De vous à moi...

Il y a encore quelques années, je ne connaissais pas la sophrologie. Modéliste en confection de ma formation initiale, j’ai exercé ce métier en entreprise durant 16 ans. Ce sont des problèmes de santé qui m’ont éveillée au fait que si cette vie, ce rythme, ces valeurs m’avaient convenue jusqu’alors, il semblait que ce n’était plus le cas. C’est ce que l’on appelle le “burn-out”. Pas juste un petit coup de mou de quelques semaines, non bien-sûr, je serai repartie aussitôt ! Bel et bien, le burn-out traduit en français par “cramé”. Cramée physiquement, psychiquement, résultat d’un épuisement professionnel et familiale avec deux jeunes enfants, perfect’itude oblige ! Deux ans m’ont été nécessaires pour remonter la pente et bien-entendu, c’est là qu’est entrée en jeu la sophrologie !

Cette réponse ne m’a malheureusement pas été préconisée, j’ai dû chercher par moi-même des solutions pour me sortir de cet état. Je cherchais une méthode apparentée à la méditation et, près de chez moi, étaient dispensés des cours collectifs de sophrologie. Peu à peu, au fil des séances, j’ai ressenti les bienfaits et l’amélioration durable de mon état de santé. Je me suis appropriée ses techniques dans de courts entraînements au quotidien et quand j’en ressentais le besoin.

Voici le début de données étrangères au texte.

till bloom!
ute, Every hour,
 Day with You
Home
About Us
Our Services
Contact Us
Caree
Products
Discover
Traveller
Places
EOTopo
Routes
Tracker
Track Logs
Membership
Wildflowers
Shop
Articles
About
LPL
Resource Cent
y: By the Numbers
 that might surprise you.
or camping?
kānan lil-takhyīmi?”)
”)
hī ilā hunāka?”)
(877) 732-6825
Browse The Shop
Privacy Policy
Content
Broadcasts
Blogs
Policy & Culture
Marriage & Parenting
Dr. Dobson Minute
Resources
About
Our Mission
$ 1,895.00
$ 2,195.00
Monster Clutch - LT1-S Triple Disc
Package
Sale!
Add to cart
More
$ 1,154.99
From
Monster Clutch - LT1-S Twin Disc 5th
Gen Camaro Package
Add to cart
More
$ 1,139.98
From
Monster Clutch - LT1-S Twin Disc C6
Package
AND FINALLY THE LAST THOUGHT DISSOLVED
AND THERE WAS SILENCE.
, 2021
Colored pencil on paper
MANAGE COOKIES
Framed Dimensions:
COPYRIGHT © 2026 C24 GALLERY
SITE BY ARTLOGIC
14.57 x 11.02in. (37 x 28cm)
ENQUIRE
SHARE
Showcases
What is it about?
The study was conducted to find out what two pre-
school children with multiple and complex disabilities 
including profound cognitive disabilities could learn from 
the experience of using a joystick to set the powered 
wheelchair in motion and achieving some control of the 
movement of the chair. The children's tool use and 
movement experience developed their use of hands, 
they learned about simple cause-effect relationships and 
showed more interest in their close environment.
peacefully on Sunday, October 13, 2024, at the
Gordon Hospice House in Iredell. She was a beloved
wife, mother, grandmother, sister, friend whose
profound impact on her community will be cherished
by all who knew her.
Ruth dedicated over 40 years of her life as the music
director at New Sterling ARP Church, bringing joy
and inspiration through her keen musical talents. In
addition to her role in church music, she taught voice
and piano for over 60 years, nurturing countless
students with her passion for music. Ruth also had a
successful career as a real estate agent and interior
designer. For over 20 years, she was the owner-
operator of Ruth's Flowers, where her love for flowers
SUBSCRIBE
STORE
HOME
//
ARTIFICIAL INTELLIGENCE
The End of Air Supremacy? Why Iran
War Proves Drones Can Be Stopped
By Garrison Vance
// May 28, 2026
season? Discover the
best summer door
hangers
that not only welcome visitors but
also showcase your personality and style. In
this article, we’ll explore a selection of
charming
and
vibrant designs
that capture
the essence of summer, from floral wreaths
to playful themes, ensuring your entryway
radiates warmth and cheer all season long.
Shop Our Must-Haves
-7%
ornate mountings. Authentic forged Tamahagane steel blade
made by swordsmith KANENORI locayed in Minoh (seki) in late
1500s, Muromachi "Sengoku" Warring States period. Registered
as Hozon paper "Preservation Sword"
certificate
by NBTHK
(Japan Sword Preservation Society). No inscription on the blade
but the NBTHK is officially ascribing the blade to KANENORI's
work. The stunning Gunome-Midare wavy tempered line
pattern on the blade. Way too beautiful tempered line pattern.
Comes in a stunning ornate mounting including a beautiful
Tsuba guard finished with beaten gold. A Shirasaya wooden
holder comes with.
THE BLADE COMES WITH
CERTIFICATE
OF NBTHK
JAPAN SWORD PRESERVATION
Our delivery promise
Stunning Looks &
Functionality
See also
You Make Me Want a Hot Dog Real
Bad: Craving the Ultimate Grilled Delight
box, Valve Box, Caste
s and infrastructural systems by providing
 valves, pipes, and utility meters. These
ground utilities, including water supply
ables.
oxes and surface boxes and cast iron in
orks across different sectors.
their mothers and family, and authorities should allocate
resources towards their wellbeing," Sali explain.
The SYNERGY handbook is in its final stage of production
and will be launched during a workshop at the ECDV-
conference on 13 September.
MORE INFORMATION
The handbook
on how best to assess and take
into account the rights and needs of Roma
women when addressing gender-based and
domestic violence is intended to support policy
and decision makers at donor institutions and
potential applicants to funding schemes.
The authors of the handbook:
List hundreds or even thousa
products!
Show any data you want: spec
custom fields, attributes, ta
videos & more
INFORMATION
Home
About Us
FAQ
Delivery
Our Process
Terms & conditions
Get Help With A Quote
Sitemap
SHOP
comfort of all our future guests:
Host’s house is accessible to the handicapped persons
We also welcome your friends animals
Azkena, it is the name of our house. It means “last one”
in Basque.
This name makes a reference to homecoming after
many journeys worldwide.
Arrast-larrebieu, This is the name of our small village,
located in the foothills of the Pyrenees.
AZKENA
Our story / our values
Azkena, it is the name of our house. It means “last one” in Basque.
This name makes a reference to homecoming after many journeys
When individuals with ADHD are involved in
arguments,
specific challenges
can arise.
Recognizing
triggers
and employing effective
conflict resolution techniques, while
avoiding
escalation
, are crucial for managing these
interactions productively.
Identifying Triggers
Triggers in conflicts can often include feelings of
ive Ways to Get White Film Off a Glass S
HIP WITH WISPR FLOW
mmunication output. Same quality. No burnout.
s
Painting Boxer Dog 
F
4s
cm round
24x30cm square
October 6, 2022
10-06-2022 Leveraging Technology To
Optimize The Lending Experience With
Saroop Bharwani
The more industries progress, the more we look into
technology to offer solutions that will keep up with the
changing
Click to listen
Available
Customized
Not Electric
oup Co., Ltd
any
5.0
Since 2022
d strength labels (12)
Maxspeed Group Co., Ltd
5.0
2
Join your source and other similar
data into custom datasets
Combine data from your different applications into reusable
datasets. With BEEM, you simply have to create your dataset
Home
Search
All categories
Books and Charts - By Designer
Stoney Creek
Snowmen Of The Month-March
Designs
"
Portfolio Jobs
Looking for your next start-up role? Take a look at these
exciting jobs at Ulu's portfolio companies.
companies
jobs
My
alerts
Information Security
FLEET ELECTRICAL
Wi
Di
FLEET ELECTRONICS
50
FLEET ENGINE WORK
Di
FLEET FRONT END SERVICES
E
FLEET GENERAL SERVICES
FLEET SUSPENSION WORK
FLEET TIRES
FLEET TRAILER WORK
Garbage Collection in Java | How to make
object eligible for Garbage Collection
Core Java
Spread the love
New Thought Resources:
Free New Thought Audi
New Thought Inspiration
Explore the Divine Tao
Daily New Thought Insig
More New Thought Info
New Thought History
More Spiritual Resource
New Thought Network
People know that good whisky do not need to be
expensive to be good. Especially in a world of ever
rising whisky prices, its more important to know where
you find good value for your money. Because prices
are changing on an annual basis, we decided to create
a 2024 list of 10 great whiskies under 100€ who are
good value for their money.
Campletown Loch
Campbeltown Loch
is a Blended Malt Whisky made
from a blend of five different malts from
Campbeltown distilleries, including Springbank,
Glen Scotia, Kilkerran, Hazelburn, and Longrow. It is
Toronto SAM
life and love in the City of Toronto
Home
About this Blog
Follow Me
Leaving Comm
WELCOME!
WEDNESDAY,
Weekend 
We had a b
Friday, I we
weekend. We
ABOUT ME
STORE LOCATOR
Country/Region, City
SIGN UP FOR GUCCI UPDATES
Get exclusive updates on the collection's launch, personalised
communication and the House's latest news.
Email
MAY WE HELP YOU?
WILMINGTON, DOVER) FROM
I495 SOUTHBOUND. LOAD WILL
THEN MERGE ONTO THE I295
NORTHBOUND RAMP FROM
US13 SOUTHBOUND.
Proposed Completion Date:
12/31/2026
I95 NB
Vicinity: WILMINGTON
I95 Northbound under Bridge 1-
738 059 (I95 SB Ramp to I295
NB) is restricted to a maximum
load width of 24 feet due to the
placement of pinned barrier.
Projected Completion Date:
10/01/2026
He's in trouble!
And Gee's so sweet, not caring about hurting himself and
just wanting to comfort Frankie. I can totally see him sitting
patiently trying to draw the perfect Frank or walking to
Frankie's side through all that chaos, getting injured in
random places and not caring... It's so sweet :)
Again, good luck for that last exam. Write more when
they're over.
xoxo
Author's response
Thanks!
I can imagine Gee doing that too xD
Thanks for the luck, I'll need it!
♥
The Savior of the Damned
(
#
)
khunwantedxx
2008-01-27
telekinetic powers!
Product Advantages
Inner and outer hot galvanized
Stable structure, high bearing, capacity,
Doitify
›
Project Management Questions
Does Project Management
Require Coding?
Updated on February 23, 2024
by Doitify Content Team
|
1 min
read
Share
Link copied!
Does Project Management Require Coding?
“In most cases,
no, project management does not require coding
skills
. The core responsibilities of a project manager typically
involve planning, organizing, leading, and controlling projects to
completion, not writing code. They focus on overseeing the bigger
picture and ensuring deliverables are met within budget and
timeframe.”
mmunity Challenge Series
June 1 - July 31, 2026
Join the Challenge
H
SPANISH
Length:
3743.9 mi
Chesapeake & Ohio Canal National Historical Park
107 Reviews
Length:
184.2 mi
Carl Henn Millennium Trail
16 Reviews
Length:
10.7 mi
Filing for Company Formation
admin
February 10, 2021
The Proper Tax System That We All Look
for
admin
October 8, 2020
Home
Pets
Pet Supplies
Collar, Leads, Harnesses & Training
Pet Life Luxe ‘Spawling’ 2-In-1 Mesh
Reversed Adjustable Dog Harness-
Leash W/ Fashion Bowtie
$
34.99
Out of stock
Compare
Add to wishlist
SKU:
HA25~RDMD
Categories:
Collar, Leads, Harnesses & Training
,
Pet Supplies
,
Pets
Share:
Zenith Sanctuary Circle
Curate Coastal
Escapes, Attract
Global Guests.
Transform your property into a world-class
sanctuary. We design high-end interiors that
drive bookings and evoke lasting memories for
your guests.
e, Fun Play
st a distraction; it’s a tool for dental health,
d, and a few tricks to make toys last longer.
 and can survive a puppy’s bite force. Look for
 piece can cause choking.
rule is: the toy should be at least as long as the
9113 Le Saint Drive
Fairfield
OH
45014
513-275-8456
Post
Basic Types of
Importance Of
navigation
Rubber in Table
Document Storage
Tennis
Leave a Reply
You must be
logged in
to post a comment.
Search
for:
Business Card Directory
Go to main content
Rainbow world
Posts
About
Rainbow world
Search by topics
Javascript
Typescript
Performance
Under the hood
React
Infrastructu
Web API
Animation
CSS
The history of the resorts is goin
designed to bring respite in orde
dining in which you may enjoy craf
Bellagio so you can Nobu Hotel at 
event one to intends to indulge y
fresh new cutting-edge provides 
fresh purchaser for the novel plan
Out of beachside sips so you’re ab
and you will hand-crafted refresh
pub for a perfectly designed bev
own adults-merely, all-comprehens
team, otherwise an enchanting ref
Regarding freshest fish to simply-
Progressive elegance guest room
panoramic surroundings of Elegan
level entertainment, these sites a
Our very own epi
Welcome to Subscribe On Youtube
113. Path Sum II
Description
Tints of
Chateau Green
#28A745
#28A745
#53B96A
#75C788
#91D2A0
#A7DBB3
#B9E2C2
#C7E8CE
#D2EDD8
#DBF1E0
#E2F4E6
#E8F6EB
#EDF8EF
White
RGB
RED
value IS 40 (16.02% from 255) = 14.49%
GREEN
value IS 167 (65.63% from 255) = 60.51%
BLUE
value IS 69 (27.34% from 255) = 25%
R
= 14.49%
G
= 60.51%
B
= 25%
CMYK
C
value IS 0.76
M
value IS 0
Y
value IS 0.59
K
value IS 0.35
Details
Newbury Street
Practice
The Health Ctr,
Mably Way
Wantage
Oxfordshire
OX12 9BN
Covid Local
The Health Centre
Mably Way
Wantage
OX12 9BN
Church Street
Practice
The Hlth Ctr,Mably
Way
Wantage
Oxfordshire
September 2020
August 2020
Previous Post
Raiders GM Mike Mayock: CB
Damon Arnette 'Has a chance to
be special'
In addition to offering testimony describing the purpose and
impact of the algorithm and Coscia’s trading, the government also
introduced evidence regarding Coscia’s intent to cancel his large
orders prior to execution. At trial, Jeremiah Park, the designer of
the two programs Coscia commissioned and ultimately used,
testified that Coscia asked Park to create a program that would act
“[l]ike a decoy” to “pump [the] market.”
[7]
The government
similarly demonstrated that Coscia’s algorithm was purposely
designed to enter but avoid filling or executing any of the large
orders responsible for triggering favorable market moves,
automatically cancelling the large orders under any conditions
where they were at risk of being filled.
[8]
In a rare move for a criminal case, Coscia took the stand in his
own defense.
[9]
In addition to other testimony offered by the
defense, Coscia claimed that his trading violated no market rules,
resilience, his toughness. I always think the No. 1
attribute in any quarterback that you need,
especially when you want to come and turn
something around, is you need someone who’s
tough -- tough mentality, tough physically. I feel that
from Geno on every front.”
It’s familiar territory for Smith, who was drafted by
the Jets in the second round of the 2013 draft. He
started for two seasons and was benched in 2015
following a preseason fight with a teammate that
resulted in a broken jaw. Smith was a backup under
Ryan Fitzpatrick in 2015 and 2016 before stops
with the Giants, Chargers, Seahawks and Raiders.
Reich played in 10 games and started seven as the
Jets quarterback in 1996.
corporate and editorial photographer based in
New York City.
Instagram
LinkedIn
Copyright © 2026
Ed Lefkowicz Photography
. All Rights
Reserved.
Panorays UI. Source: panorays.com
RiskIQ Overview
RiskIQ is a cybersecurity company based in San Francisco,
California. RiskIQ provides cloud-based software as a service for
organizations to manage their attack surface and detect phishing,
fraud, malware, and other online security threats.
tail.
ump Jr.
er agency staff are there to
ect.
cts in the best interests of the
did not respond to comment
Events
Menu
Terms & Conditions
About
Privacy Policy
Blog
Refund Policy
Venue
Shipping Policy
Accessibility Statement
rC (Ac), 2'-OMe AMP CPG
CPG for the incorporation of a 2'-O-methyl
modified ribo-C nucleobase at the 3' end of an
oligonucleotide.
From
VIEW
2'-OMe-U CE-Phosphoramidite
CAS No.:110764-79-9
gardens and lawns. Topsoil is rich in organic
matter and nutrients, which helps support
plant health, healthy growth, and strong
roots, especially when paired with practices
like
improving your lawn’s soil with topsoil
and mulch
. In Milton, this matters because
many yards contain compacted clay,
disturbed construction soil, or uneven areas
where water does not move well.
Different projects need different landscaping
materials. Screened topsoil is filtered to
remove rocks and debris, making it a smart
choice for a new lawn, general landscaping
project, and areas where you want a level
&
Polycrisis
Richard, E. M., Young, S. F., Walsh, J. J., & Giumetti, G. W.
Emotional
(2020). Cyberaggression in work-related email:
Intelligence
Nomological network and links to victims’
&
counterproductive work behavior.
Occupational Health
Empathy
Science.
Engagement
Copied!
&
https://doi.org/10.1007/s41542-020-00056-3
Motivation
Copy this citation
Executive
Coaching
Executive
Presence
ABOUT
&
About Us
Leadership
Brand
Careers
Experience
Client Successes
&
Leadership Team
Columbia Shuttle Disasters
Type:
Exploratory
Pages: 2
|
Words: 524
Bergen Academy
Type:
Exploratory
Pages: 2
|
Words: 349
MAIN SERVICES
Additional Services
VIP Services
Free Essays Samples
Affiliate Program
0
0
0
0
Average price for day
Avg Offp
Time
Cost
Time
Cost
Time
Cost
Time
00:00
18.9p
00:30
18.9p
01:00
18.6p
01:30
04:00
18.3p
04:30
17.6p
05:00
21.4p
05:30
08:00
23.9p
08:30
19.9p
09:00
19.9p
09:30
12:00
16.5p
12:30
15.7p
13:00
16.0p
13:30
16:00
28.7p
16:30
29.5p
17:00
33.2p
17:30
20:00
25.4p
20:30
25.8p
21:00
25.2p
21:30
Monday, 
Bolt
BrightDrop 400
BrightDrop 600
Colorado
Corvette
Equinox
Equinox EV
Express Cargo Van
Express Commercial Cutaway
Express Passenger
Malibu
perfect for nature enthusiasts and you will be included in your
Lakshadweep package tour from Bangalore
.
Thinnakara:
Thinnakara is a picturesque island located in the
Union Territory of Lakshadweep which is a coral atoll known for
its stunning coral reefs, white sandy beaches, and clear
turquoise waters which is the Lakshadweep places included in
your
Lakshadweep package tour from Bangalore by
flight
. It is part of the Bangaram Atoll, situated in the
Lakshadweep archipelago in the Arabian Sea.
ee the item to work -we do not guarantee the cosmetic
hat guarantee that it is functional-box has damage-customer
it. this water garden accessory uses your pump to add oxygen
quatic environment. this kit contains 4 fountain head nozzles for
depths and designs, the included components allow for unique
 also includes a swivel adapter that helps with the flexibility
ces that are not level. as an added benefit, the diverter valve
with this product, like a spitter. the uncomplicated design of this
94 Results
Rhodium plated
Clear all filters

Ma famille étant au coeur de mes priorités, je m’applique à mettre en oeuvre les préceptes de l’éducation positive au sein de mon foyer. Remise en question incessante, au gré des âges, qu’est la parentalité,  et dans laquelle la sophrologie m’apporte son lot d’apaisement et de ressourcement pour réussir à poser ce cadre bienveillant.

La sophrologie m’a permis de valoriser un regard plus positif sur moi, sur ma vie et sur mon environnement. C’est aussi parce qu’elle m’a aidée à lever les freins conduisant à ma réalisation, que j’ai eu envie de transmettre, partager et faire connaître cette méthode.

On me dit souvent: “la sophrologie, ça te va bien, parce que tu es zen…”. C’est précisément parce que je ne suis pas zen mais, parfois anxieuse, parfois stressée, pressée, tracassée, en colère, triste, heureuse, qu’en somme je suis “ordinaire”, que j’ai besoin de la sophrologie. Cela m’apporte un équilibre dans ma vie et c’est le message que j’ai envie de vous transmettre.

 

Ophélie

Formation

C’est à l’ISR, Institut de Sophrologie de Rennes que je me suis formée pendant 2 ans : 

Titre de Sophrologue RNCP* – FEPS (Fédération des Ecoles Française en Sophrologie), certification d’un niveau III reconnu par l’Etat.

* Répertoire National des Certifications Professionnelles

Expériences

En parallèle de mes études de sophrologie, j’ai occupé le poste d’AVS dans une école primaire durant une année scolaire. Cette inclusion m’a sensibilisée aux besoins des enfants en terme de gestion du stress et des émotions. Cela m’a permis d’affiner ma prestation adressée aux enfants. 

 

J’ai choisi de réaliser mon stage d’application dans un collège auprès de l’équipe enseignante. Animation de 12 séances pour 2 groupes de 10 et 6 personnes. L’expérience s’est montrée très riche et ce que j’en retiens, c’est qu’au delà d’apporter du bien-être, du mieux-être à ces personnes, à ces enseignants, cela a “rayonné” positivement sur la relation avec les élèves.